Introduction to Generative AI for researchers

A useful way to think about LLMs is as a well-read, tireless and eager-to-please ‘intern’ who often misunderstands and gets things wrong and so needs explicit guidance, context, steering and examples.

Generative AI in its broadest sense refers to AI systems that create new content, predominantly text but also images, audio and video, based on users’ natural language prompts. Before 2022, the most impressive AIs (at least as far as widespread public awareness is concerned) were narrow in both scope and value, e.g. Alpha Go or IBM Watson winning Jeopardy. Most research or work-related examples were in the domains of prediction, classification and basic natural language processing like sentiment analysis or chat bots informed by a specific, curated knowledge base. Narrow but extremely effective AI ‘recommendation engines’ proliferated in the corporate and social media spheres. The idea of a more generalised artificial intelligence was still mostly theoretical until a major advancement that combined neural networks (in particular the transformer model) and colossal investment in computational hardware and data. This led to the development of GPT (Generative Pre-trained Transformer), with Open AI’s GPT-3 being the first instance of a chatbot, powered by a Large Language Model that was capable of convincingly human-like textual interactions, including entirely novel language outputs.

Large Language Models

By far the most prominent form of generative AI now, and likely for the foreseeable near future given the dominance of language in most human interactions that we would associate with any kind of intelligence (and certainly for the majority of scholarly research), is the Large Language Model (LLM). The basic idea behind LLMs is fairly simple to grasp: for any given text, what is the likely text that would follow it, given the word associations in the training dataset? This Medium article illustrates the basic concept (though in an extremely simplified way). GAIR_Token_Prediction GPT4 was trained on almost all the public text on the internet (speculated to be in the trillions of words), and the primary objective was to predict the next sequence of words as well as it can. In order to be able to achieve effective prediction, it has to somehow internalise a representation of the human world, which confers an advanced – though still limited and in many ways alien – understanding ability, emerging mostly from the correlations in text it has been trained on. In a sense, the text itself can be considered a limited projection of the world and by implication of humanity. A fascinating report published by Anthropic in 2024 entitled "Mapping the mind of a large language model”, offers promising early insights into how LLMs create their own internal abstractions which ‘fire’ in relevant sections of text.

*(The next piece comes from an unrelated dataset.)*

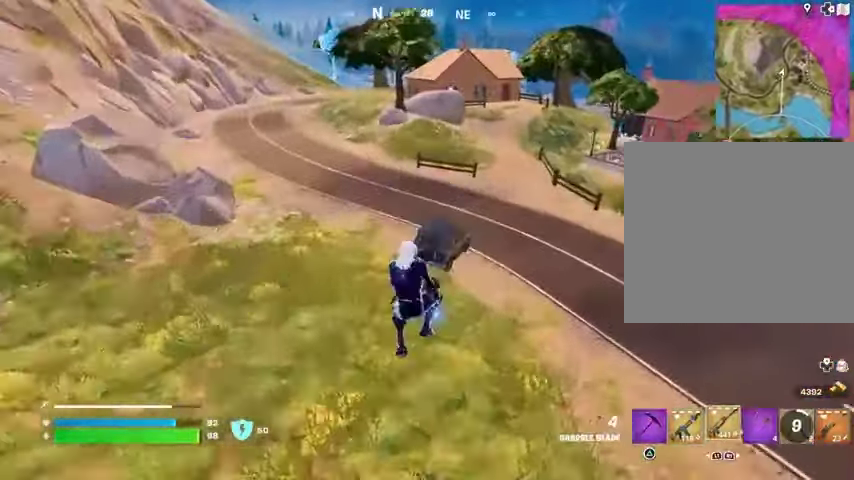
{"buttons": ["R2"], "left_stick": "up-right", "right_stick": "center", "events": [[33, "left_stick", "up-right"], [233, "R3", "down"], [333, "R3", "up"], [333, "right_stick", "up-right"], [433, "R2", "down"], [433, "right_stick", "center"]]}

GAIR_Anthropic_LLM_Abstractions

While these insights represent exciting and critically important early steps for long term human-AI value alignment, advanced LLMs are still much too complex and advanced to provide the kind of explainability or audit trail many AI regulations have required. The fundamentally stochastic and unpredictable nature of LLM outputs also means strict research reproducibility is difficult to achieve beyond very simple tasks such as classifications with clear rules and boundaries.

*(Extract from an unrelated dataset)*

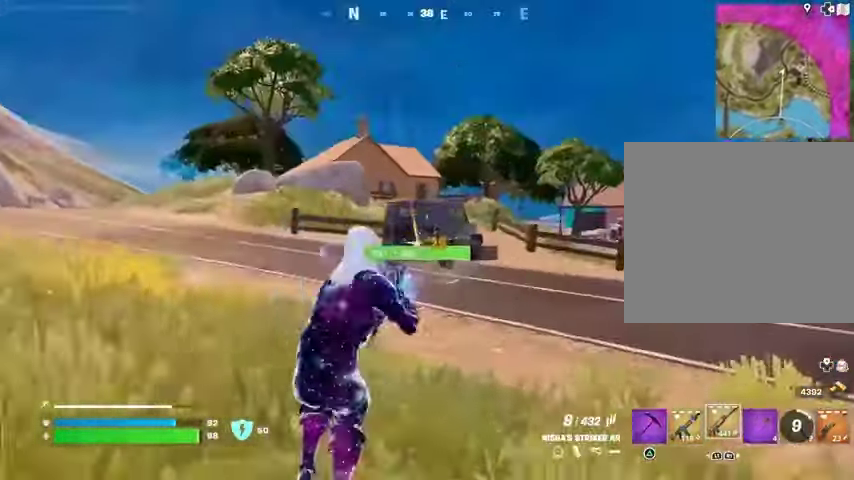
{"buttons": ["R2"], "left_stick": "up-right", "right_stick": "center", "events": []}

A useful way to think about LLMs is to treat them as a well-read, confident and eager-to-please intern or colleague on their first day on the job, who often misunderstands and gets things wrong. They are not deterministic machines. What they excel at is in producing simulated, plausible-looking text, which is a remarkable technological breakthrough but it doesn’t by itself make them a valid or reliable source of knowledge about the world. Plausible looking text outputs are often correct, and with the new Chain of Thought paradigm (see next section) and better, more agentic search capabilities, they have been improving at being correct more consistently, so it’s forgivable if people accept its outputs at face value. But LLMs can and do produce incongruous so-called ‘hallucinations’.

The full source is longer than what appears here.